▸ **TASK TO CARRY OUT**
Carry over every entry exactly as written, though not the pictures it contains.

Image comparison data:
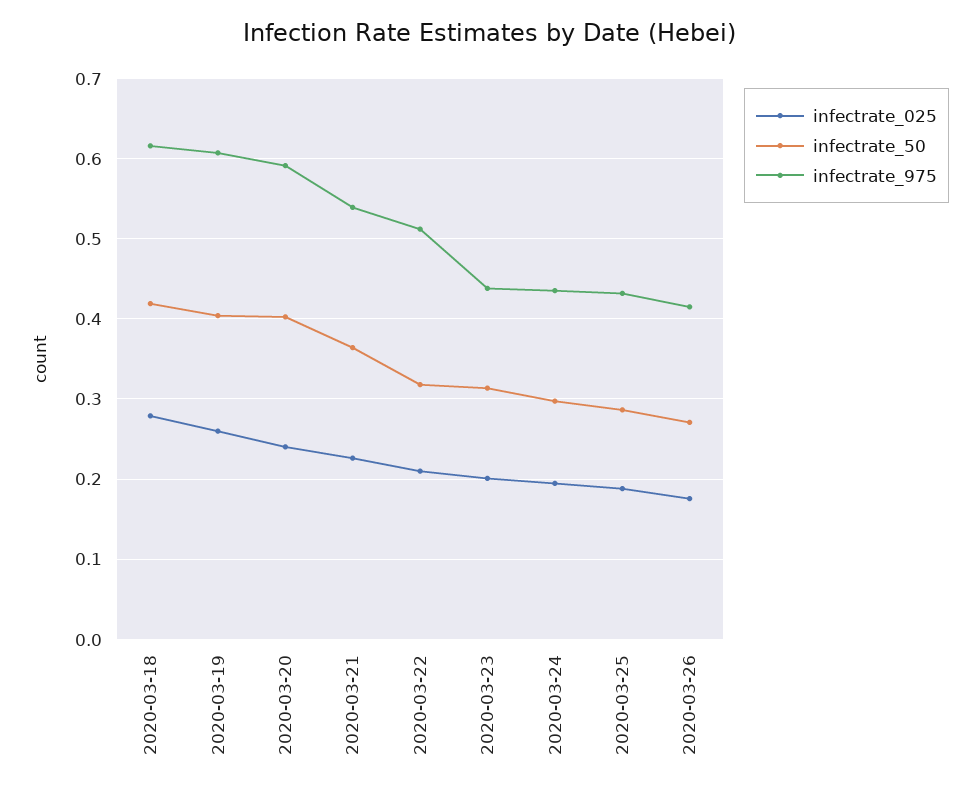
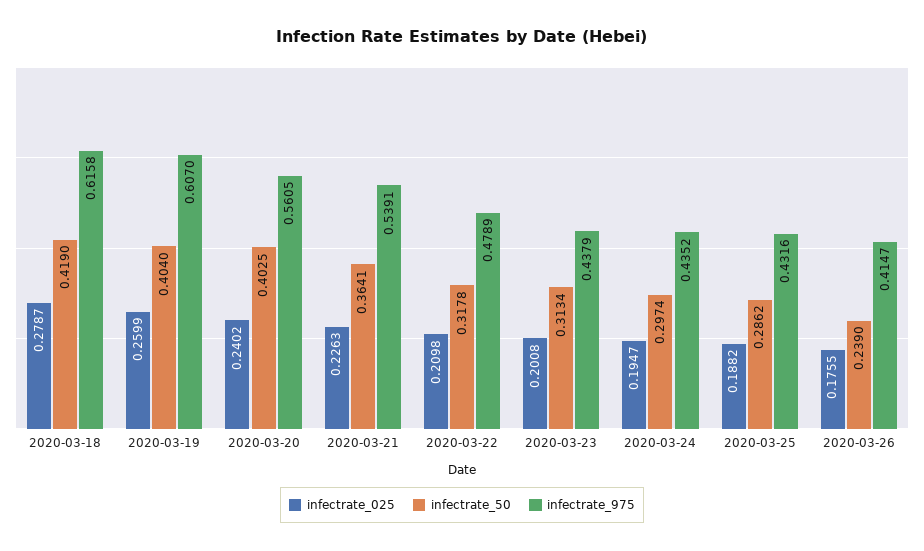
  {
    "infectrate_025": {
      "2020-03-18": 0.2787,
      "2020-03-19": 0.2599,
      "2020-03-20": 0.2402,
      "2020-03-21": 0.2263,
      "2020-03-22": 0.2098,
      "2020-03-23": 0.2008,
      "2020-03-24": 0.1947,
      "2020-03-25": 0.1882,
      "2020-03-26": 0.1755
    },
    "infectrate_50": {
      "2020-03-18": 0.419,
      "2020-03-19": 0.404,
      "2020-03-20": 0.4025,
      "2020-03-21": 0.3641,
      "2020-03-22": 0.3178,
      "2020-03-23": 0.3134,
      "2020-03-24": 0.2974,
      "2020-03-25": 0.2862,
-     "2020-03-26": 0.27
+     "2020-03-26": 0.239
    },
    "infectrate_975": {
      "2020-03-18": 0.6158,
      "2020-03-19": 0.607,
-     "2020-03-20": 0.59,
+     "2020-03-20": 0.5605,
      "2020-03-21": 0.5391,
-     "2020-03-22": 0.51,
+     "2020-03-22": 0.4789,
      "2020-03-23": 0.4379,
      "2020-03-24": 0.4352,
      "2020-03-25": 0.4316,
      "2020-03-26": 0.4147
    }
  }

▸ **RESPONSE**
  {
    "infectrate_025": {
      "2020-03-18": 0.2787,
      "2020-03-19": 0.2599,
      "2020-03-20": 0.2402,
      "2020-03-21": 0.2263,
      "2020-03-22": 0.2098,
      "2020-03-23": 0.2008,
      "2020-03-24": 0.1947,
      "2020-03-25": 0.1882,
      "2020-03-26": 0.1755
    },
    "infectrate_50": {
      "2020-03-18": 0.419,
      "2020-03-19": 0.404,
      "2020-03-20": 0.4025,
      "2020-03-21": 0.3641,
      "2020-03-22": 0.3178,
      "2020-03-23": 0.3134,
      "2020-03-24": 0.2974,
      "2020-03-25": 0.2862,
-     "2020-03-26": 0.27
+     "2020-03-26": 0.239
    },
    "infectrate_975": {
      "2020-03-18": 0.6158,
      "2020-03-19": 0.607,
-     "2020-03-20": 0.59,
+     "2020-03-20": 0.5605,
      "2020-03-21": 0.5391,
-     "2020-03-22": 0.51,
+     "2020-03-22": 0.4789,
      "2020-03-23": 0.4379,
      "2020-03-24": 0.4352,
      "2020-03-25": 0.4316,
      "2020-03-26": 0.4147
    }
  }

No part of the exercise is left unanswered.